Due to the easing of last month and early this month, we can go back to the cinema, the terrace and more often to work. Only half a million Dutch people with health problems still live in isolation, estimates the interest group Elkein. They are at a higher risk and do not dare to go outside.

“While the rest are enjoying the relaxations, many chronically ill and people with disabilities are often still in the middle of the corona crisis,” says Elkein director Illya Soffer. “They know that if they get covid, it will almost certainly be fatal to them.”

Many people who were able to participate in society in spite of their limitations, now do not dare to go to work, the supermarket or the hospital because of the crowds in those places, says Soffer. “The easing has only made it more fearful for them. They live very isolated.”

Not safe outside

This certainly applies to Patricia van Corven. She has leukemia, COPD and lung cancer. A corona infection could quickly become fatal to her. “From the beginning of Corona I stayed neatly inside and I have not seen my children and grandchildren again. My children said: if we ignite you, that would be terrible.”

Muscular disease patient Rivka Smit is hardly ever out. She has not been going to work since March. She gets “very limited” friends and family to visit. “I can say that life is a lot duller and more isolated than before. And when you hear that the infections are increasing again, my fear increases again.”

If she does go outside, she doesn’t feel completely safe. “I have the impression that there is no longer a 1.5 meter society.”

Elkein director Soffer believes that the government should enforce the 1.5 meter rule better, so that the chronically ill do dare to go outside. She believes that face masks should be compulsory in places where keeping distance is really impossible.
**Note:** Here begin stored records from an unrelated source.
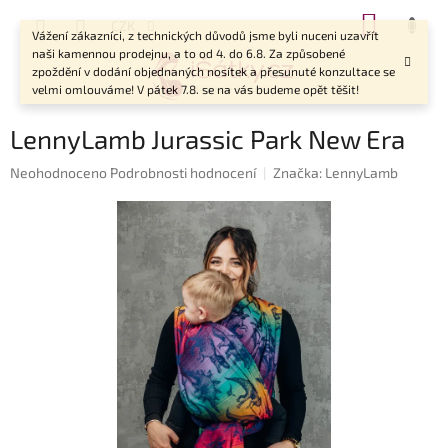
Přejít
NÁKUP
CZK
na
Vážení zákazníci, z technických důvodů jsme byli nuceni uzavřít
KOŠÍK
obsah
naši kamennou prodejnu, a to od 4. do 6.8. Za způsobené
zpoždění v dodání objednaných nosítek a přesunuté konzultace se
velmi omlouváme! V pátek 7.8. se na vás budeme opět těšit!
LennyLamb Jurassic Park New Era
Průměrné
Neohodnoceno
Podrobnosti hodnocení
Značka:
LennyLamb
hodnocení
produktu
je
0,0
z
5
hvězdiček.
“That would give me more freedom in shops and the like,” says Smit. “Then of course you have the discussion whether people use a mask properly or not, but I think that if everyone protects themselves, it is less dangerous for me.”

Soffer: “As an alternative, you can also think of certain hours in which shops and services are especially open for people with a vulnerable health. Or an app that shows how busy it is somewhere. So that people can keep enough distance.”

The government should give medical (FFP) masks to the chronically ill, “who are undeniably at very high risk”, says Soffers. “So that this group, for whom the 1.5-meter society is literally life-threatening, dares to go back to the street, in the public space or the hospital. Because waiting for a vaccine is really not an option.”